** Opening DATA FOR THIS EXERCISE block **

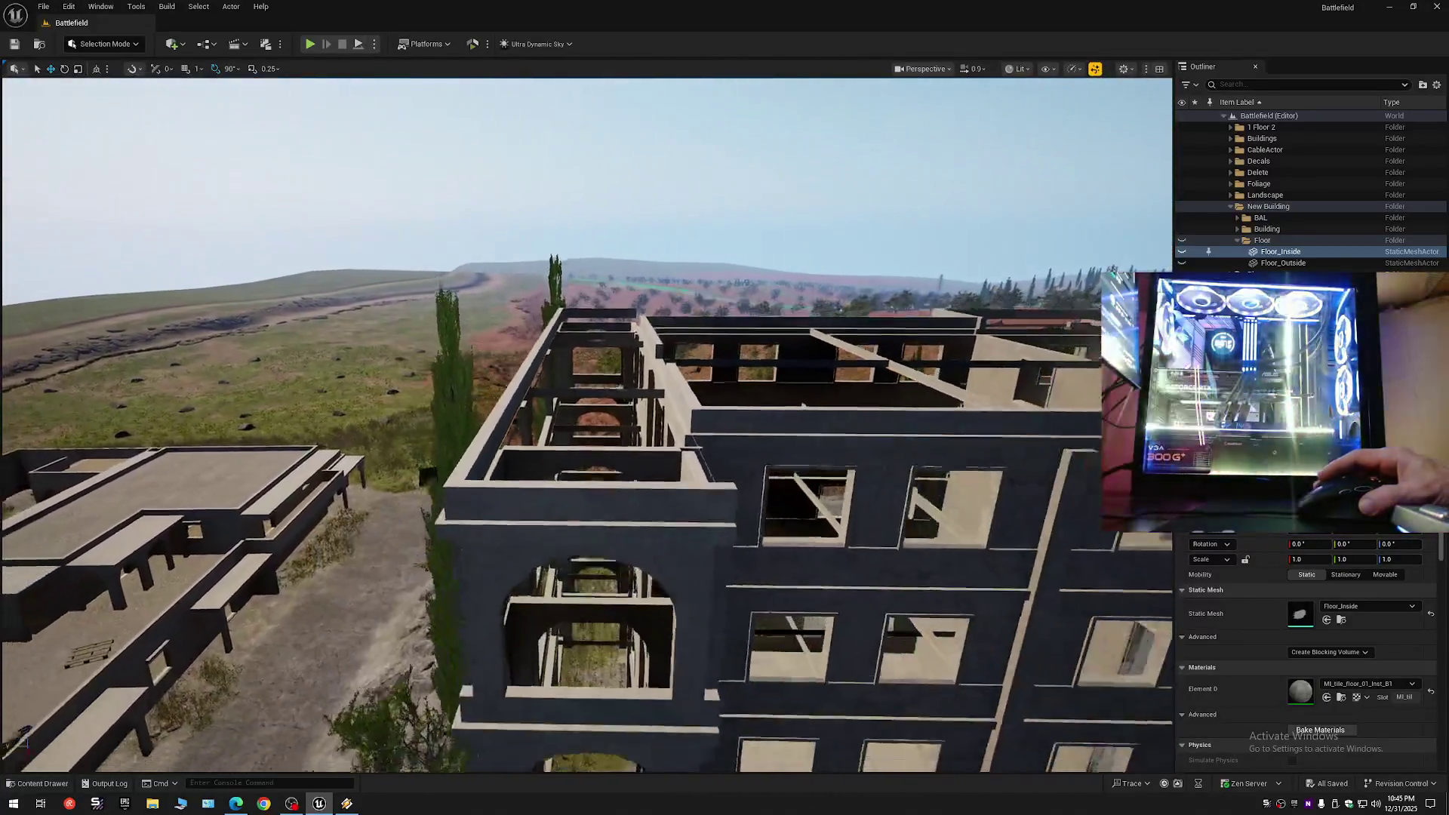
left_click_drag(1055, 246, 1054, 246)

** Closing DATA FOR THIS EXERCISE block **
** Opening DATA FOR THIS EXERCISE block **

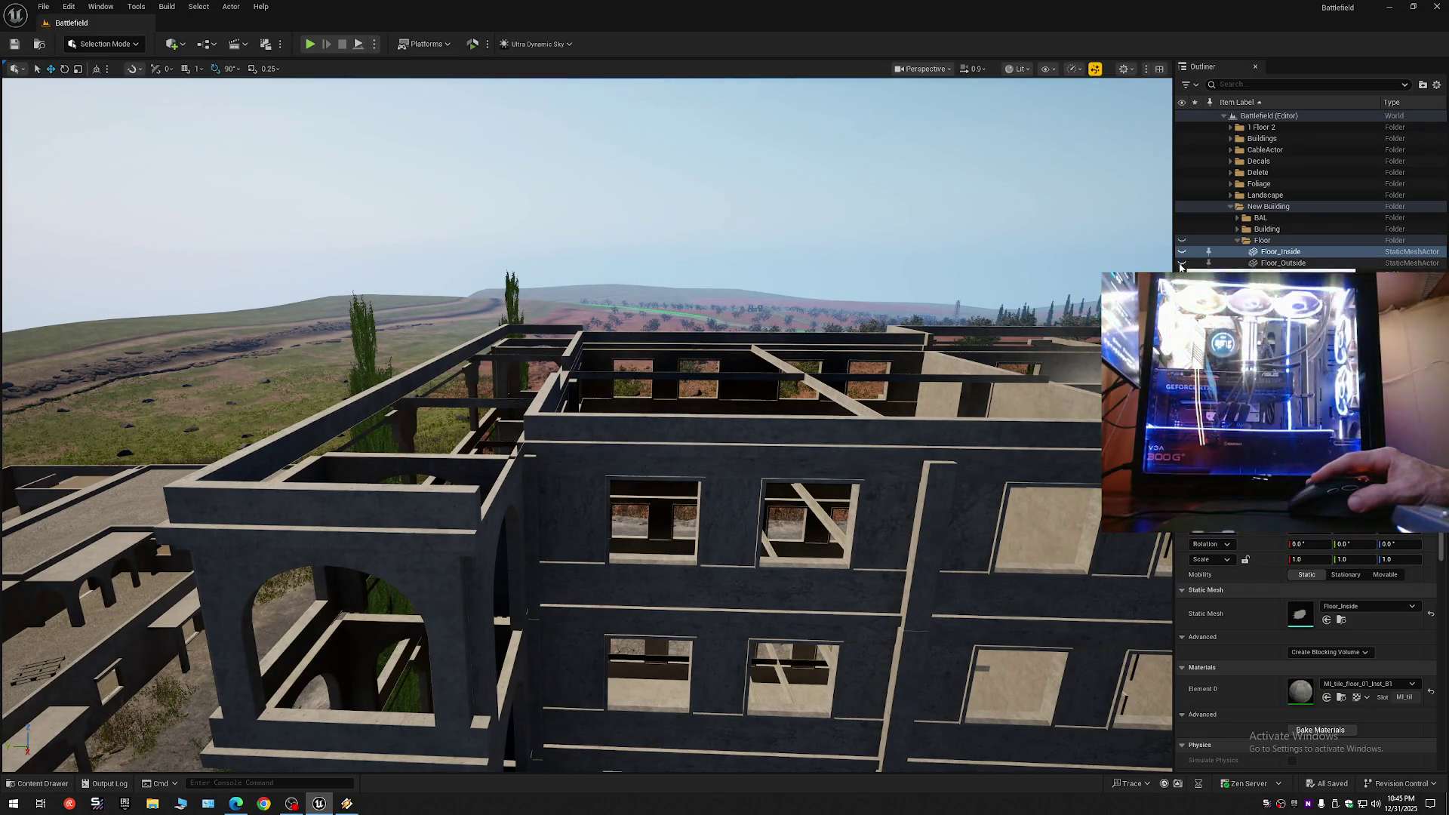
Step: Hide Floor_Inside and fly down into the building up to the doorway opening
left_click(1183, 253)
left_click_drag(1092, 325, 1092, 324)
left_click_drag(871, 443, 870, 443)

** Closing DATA FOR THIS EXERCISE block **

## DIRECTIONS FOR THIS TASK
Could you transcribe the entries above word for word, from the line with "left_click_drag(1092, 325, 1092, 324)" down to the line with "left_click_drag(871, 443, 870, 443)", keeping both?

## TASK SOLUTION
left_click_drag(1092, 325, 1092, 324)
left_click_drag(871, 443, 870, 443)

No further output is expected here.